310718.- Viniendo de la playa de los perros, tan concurrida en verano como si fuera una playa para humanos, nos adentramos en el camino de las luciérnagas, también conocido como el camino de la sombra. Es un lugar húmedo, cuesta arriba, amurallado de árboles, en curva y con abundante vegetación. En un tiempo vivió una ardilla blanca, albina como un alba vivaz, copo de nieve, a la que veíamos a diario, alimentábamos y fotografiamos. Al subir su foto a las redes sociales algunos vecinos se interesaron por ella y por las fotos y por quince minutos fue famosa. Hasta que al alba de cal y nieve le llegó la noche.
Se viene con los ojos llenos de ladridos del agua de la playa perruna, envuelta la mirada en una luz sin aristas, plana, con olor a cieno y a algas.

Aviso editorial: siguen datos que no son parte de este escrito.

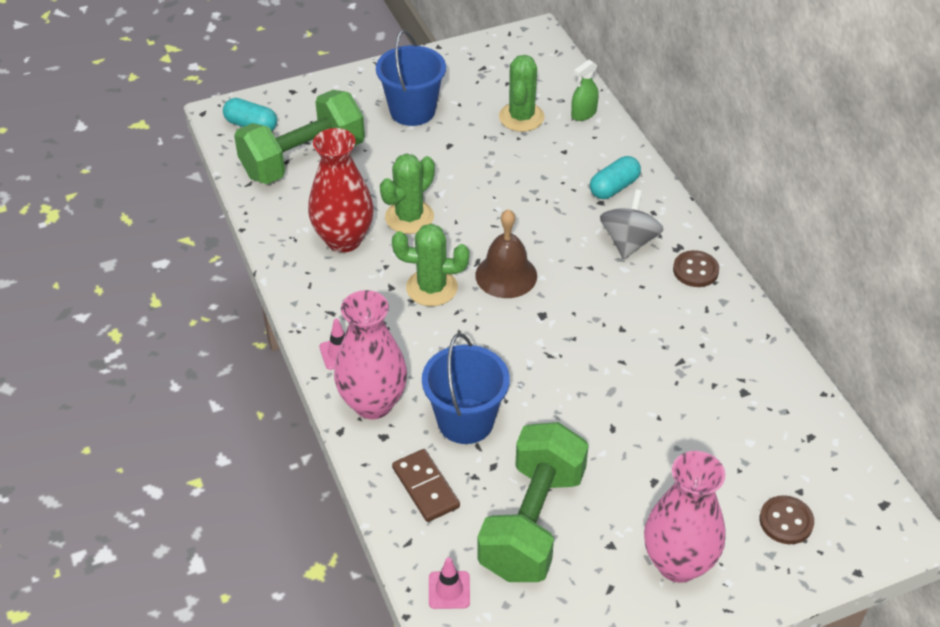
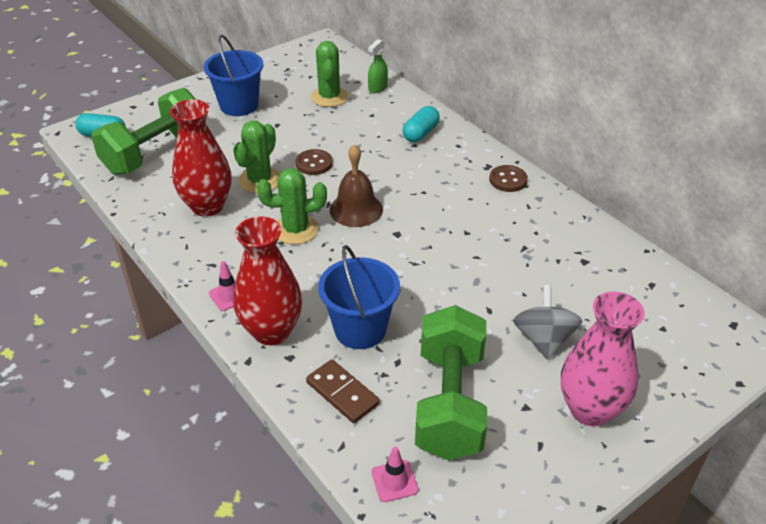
camera: 15 degrees left, 5 degrees down
pink vase [334,290,407,419] -> red vase [233,216,302,345]
grey spinning top [600,190,664,259] -> grey spinning top moved to [513,285,582,360]
brown button [759,495,814,544] -> brown button moved to [296,149,333,175]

Entras en el laberinto de las luciérnagas y te reciben, a la puerta de la sombra, como si fueran relámpagos abreviados, chisporroteos apagados por un temblor de lluvia, fulgores viajeros, diminutas avispas con el aguijón encendido. Son las vagalumes, esas luces que vagan, luces sin techo ni tierra donde morir. Escriben consonantes mudas en tinta roja que piden auxilio, iniciales bordadas en el paño azul de la tarde. Avanzas entre ellas, silenciosos y diminutivos fuegos artificiales, como si pasaras bajo palio, luces que te enseñan el camino de la noche.
Al llegar a la salida y toparte con la pradera luminosa sientes en tu mirada la rúbrica nerviosa de una de las luciérnagas y dudas si es la misma que viste la tarde anterior o es otra. El mismo río, el mismo fuego, el mismo estremecimiento. Las luciérnagas son lectura para el verano y a uno le traen la infancia en su morse de fuego, el último fulgor de la última tarde de julio.